A balanced tree could be obtained by choosing the node in the middle of space to divide it, space, into 2 equal numbers of nodes in each child.
That approach is obtained by sorting nodes of each space and picking the middle to be the next parent.
Search
It is similar to a binary search tree. Compare the searched point to the node and choose which branch to traverse by using the ‘I’ parameter, I=level%K.

Insert
Although it is not the most preferred operation, it may be necessary to be made. That operation’s downside is that it unbalances the tree.
To insert a node and don’t affect the balance of the tree as could as possible, we use the approach of search until we reach the closest leaf node in the tree to our point, then we extend child from it.

Nearest neighbor
The most interesting operation is provided by k-d trees. By which you could find the hotel in the first example.
k-d tree, much like a sorted array, has structural information about the relative distance and position of its elements, and we can leverage that information to perform our search more efficiently.
We start from the consideration that each tree node covers one of the rectangular regions in which the space was partitioned, as we have shown in figures 9.5 and 9.6. So first we want to find which region contains our target point P. That’s a good starting point for our search because it’s likely that the point stored in the leaf covering that region, G in this example, will be among the closest points to P.
As you can see, we check the distance of every intermediate point along the path because any of them can be closer than the leaf.
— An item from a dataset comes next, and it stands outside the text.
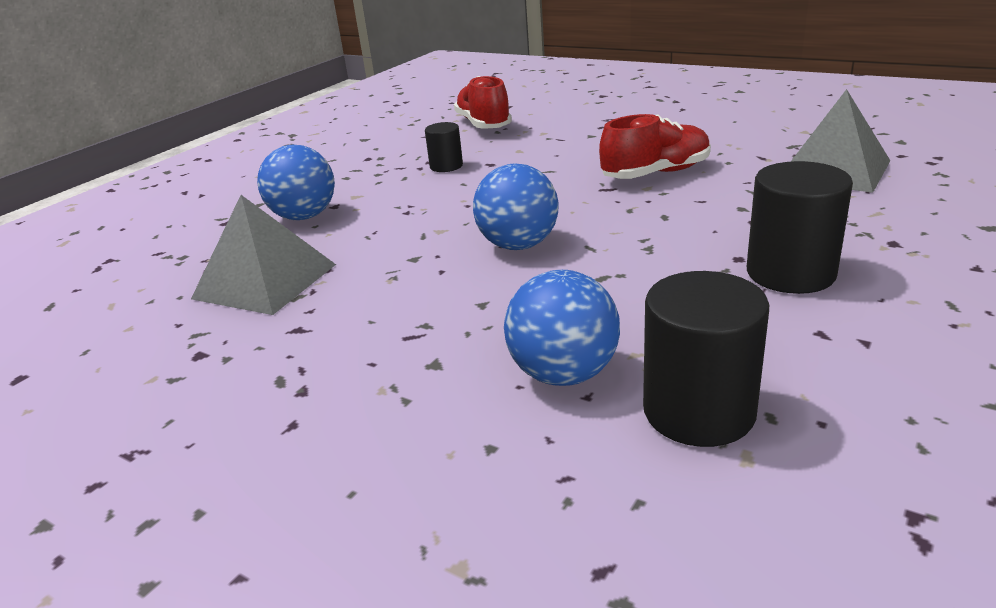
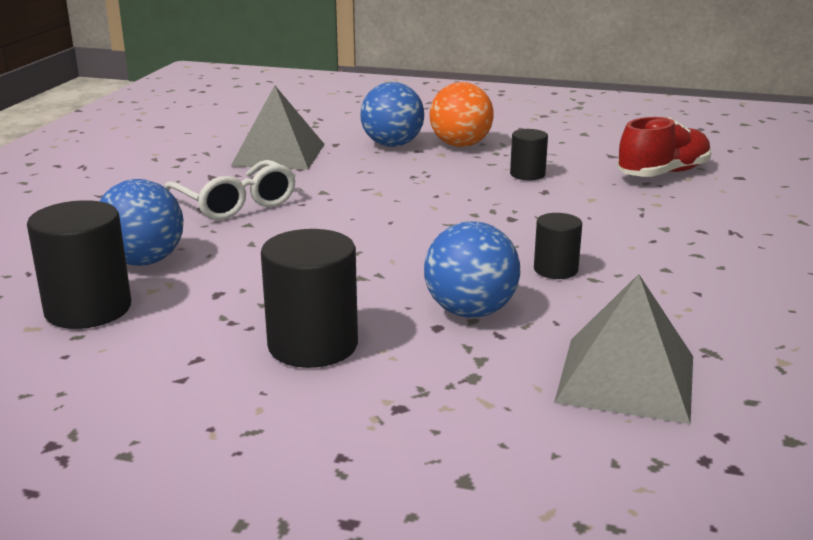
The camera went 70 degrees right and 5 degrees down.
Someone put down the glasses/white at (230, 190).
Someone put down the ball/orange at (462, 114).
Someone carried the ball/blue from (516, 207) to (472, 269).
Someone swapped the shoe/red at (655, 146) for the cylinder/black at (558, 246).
Even if intermediate points cover larger regions than leaves, inside each region we don’t have any indication of where dateset points might lie. If we refer to figure 9.20, if point A had been at ( 0,0), the tree would have had the same shape, but P would have been closer to A (the root) than G (a leaf).

To make sure that region intersects our current nearest neighbor’s hyper-sphere:
each region stems from the partitioning created by split lines. When traversing a path, we go on one side of the split (the one on the same side as P), but if the distance between a split line and P is less than the distance to our current nearest neighbor, then the hyper-sphere intersects the other partition as well.
To make sure we visit all partitions still intersecting the NN hyper-sphere, we need to backtrack our traversal of the tree. In our example, we go back to node D, then check the distance between P and the vertical split line passing through D (which, in turn, is just the difference of the x coordinates of the two points). Since this is smaller than the distance to D, our current NN, then we need to visit the other branch of D as well. When we say visit, we mean traversing the tree in a path from D to the closest leaf to P. While we do so, we visit node F and discover that it’s closer than D, so we update our current NN (and its distance: you can see that we shrink the radius of our nearest neighbor perimeter, the circle marking the region where possible nearest neighbors can be found).

Region search
When we deal with spherical regions, we are in a similar situation as the nearest neighbor search: we need to include all the points within a certain distance from a given point. It’s like performing an NN-search, where we never update the distance to the nearest neighbor, and instead of keeping track of only one point (the NN), we gather all points closer than that distance.
In figure 9.25 you can see how we are going to prune branches. When we are at a split, we will certainly have to traverse the branch on the same side of the center of the search region P. For the other branch, we check the distance between P and its projection on the split line. If that distance is lower than or equal to the search region’s radius, it means that there is still an area of intersection between that branch and the search region, and so we need to traverse the branch; otherwise, we can prune it.